(Stored data entries)
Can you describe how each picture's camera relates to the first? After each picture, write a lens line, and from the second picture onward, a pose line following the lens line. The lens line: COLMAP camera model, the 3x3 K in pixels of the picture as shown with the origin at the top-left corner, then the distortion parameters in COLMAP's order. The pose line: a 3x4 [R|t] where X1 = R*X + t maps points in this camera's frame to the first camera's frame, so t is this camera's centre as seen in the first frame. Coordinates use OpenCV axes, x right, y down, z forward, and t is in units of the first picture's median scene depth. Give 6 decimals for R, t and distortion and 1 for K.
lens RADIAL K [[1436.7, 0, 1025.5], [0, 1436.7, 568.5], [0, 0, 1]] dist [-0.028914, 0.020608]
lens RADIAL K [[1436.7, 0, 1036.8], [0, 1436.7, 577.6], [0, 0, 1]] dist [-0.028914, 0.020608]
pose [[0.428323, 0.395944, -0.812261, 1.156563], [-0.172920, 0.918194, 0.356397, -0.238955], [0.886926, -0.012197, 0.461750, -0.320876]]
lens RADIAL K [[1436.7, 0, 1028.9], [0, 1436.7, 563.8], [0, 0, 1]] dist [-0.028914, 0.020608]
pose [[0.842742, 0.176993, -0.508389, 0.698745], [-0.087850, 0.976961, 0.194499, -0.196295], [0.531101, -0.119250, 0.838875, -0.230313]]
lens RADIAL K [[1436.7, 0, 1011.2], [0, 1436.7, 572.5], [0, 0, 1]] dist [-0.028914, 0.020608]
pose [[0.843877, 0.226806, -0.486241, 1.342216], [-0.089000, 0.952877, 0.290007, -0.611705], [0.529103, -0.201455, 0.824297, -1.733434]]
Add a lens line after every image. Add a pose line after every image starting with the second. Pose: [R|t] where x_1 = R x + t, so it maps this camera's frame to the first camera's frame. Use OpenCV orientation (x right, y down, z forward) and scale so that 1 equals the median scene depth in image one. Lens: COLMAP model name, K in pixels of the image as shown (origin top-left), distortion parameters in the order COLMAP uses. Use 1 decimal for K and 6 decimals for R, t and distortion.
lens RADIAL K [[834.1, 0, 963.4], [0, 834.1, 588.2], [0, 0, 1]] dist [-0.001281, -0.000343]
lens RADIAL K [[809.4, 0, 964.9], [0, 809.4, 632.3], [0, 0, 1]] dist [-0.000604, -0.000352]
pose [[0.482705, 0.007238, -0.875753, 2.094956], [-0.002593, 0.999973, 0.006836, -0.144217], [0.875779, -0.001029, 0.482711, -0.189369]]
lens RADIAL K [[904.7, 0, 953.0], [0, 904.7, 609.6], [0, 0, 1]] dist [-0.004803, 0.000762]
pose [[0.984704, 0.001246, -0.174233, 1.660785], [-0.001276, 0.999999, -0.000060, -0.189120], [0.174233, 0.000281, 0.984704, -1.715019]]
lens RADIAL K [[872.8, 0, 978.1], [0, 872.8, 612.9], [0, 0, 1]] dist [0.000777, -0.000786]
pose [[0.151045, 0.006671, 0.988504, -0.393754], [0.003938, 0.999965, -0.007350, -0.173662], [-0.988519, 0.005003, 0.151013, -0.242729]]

— What you have to do —
Convert every line of the rows above into a JSON list of strings, with one string per line and any blank lines omitted.

— Response for this exercise —
[
  "Can you describe how each picture's camera relates to the first? After each picture, write a lens line, and from the second picture onward, a pose line following the lens line. The lens line: COLMAP camera model, the 3x3 K in pixels of the picture as shown with the origin at the top-left corner, then the distortion parameters in COLMAP's order. The pose line: a 3x4 [R|t] where X1 = R*X + t maps points in this camera's frame to the first camera's frame, so t is this camera's centre as seen in the first frame. Coordinates use OpenCV axes, x right, y down, z forward, and t is in units of the first picture's median scene depth. Give 6 decimals for R, t and distortion and 1 for K.",
  "lens RADIAL K [[1436.7, 0, 1025.5], [0, 1436.7, 568.5], [0, 0, 1]] dist [-0.028914, 0.020608]",
  "lens RADIAL K [[1436.7, 0, 1036.8], [0, 1436.7, 577.6], [0, 0, 1]] dist [-0.028914, 0.020608]",
  "pose [[0.428323, 0.395944, -0.812261, 1.156563], [-0.172920, 0.918194, 0.356397, -0.238955], [0.886926, -0.012197, 0.461750, -0.320876]]",
  "lens RADIAL K [[1436.7, 0, 1028.9], [0, 1436.7, 563.8], [0, 0, 1]] dist [-0.028914, 0.020608]",
  "pose [[0.842742, 0.176993, -0.508389, 0.698745], [-0.087850, 0.976961, 0.194499, -0.196295], [0.531101, -0.119250, 0.838875, -0.230313]]",
  "lens RADIAL K [[1436.7, 0, 1011.2], [0, 1436.7, 572.5], [0, 0, 1]] dist [-0.028914, 0.020608]",
  "pose [[0.843877, 0.226806, -0.486241, 1.342216], [-0.089000, 0.952877, 0.290007, -0.611705], [0.529103, -0.201455, 0.824297, -1.733434]]",
  "Add a lens line after every image. Add a pose line after every image starting with the second. Pose: [R|t] where x_1 = R x + t, so it maps this camera's frame to the first camera's frame. Use OpenCV orientation (x right, y down, z forward) and scale so that 1 equals the median scene depth in image one. Lens: COLMAP model name, K in pixels of the image as shown (origin top-left), distortion parameters in the order COLMAP uses. Use 1 decimal for K and 6 decimals for R, t and distortion.",
  "lens RADIAL K [[834.1, 0, 963.4], [0, 834.1, 588.2], [0, 0, 1]] dist [-0.001281, -0.000343]",
  "lens RADIAL K [[809.4, 0, 964.9], [0, 809.4, 632.3], [0, 0, 1]] dist [-0.000604, -0.000352]",
  "pose [[0.482705, 0.007238, -0.875753, 2.094956], [-0.002593, 0.999973, 0.006836, -0.144217], [0.875779, -0.001029, 0.482711, -0.189369]]",
  "lens RADIAL K [[904.7, 0, 953.0], [0, 904.7, 609.6], [0, 0, 1]] dist [-0.004803, 0.000762]",
  "pose [[0.984704, 0.001246, -0.174233, 1.660785], [-0.001276, 0.999999, -0.000060, -0.189120], [0.174233, 0.000281, 0.984704, -1.715019]]",
  "lens RADIAL K [[872.8, 0, 978.1], [0, 872.8, 612.9], [0, 0, 1]] dist [0.000777, -0.000786]",
  "pose [[0.151045, 0.006671, 0.988504, -0.393754], [0.003938, 0.999965, -0.007350, -0.173662], [-0.988519, 0.005003, 0.151013, -0.242729]]"
]